Every line below from the one with "Poster mon commentaire" through the one with "20 mg Shots" is to be repeated exactly, with no picture among them.

┄┄┄┄┄┄

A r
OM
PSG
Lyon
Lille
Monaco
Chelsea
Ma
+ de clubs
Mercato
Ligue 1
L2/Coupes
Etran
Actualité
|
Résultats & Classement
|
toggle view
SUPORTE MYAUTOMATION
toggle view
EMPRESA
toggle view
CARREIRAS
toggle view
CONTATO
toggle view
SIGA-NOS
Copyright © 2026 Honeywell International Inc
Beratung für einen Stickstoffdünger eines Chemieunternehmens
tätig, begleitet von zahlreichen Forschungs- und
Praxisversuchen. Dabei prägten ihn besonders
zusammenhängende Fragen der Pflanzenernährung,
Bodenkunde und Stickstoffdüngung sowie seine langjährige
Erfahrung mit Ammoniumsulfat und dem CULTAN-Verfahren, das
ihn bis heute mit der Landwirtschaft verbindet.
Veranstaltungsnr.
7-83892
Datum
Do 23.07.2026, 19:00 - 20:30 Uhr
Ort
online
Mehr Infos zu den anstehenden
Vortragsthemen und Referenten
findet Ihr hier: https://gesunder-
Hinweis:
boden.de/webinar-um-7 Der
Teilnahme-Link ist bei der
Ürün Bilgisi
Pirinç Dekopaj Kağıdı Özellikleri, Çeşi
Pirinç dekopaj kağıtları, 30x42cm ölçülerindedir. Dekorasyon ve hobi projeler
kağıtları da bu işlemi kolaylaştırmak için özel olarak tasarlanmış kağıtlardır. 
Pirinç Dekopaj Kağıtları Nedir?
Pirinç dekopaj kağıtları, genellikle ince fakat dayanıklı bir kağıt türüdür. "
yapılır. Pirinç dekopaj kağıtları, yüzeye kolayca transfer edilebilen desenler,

┄┄┄┄┄┄

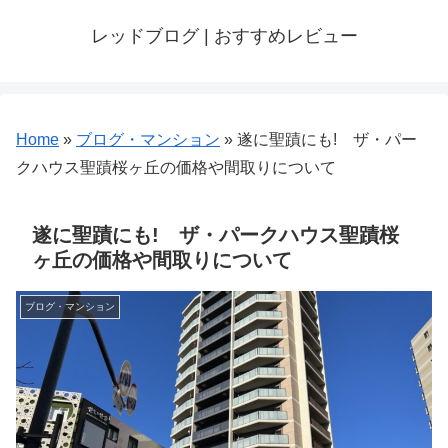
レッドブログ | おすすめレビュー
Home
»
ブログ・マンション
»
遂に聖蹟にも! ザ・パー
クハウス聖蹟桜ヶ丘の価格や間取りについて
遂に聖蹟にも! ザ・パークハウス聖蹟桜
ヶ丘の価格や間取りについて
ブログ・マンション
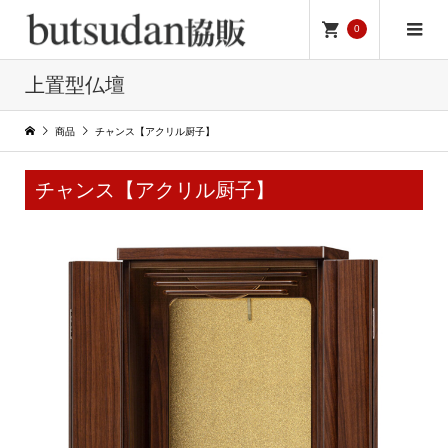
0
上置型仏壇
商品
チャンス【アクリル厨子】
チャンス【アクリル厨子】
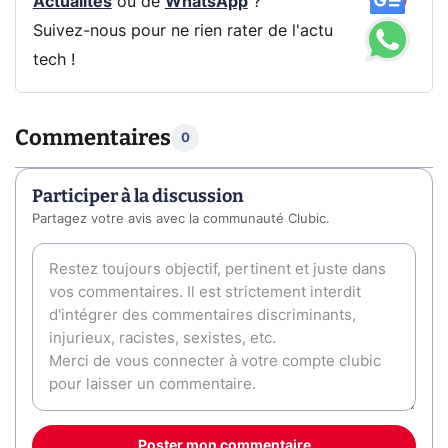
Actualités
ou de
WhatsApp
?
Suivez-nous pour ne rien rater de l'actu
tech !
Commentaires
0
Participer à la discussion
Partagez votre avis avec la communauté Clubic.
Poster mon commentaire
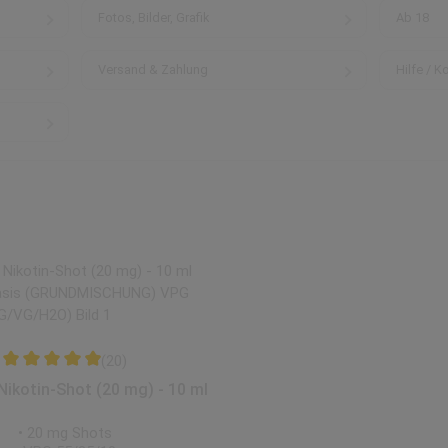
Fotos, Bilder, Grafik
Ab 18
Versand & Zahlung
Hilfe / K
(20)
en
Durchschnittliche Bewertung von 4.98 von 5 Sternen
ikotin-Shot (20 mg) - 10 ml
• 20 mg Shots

┄┄┄┄┄┄

* **Expected answer**
Poster mon commentaire
Fotos, Bilder, Grafik
Ab 18
Versand & Zahlung
Hilfe / K
(20)
en
Durchschnittliche Bewertung von 4.98 von 5 Sternen
ikotin-Shot (20 mg) - 10 ml
• 20 mg Shots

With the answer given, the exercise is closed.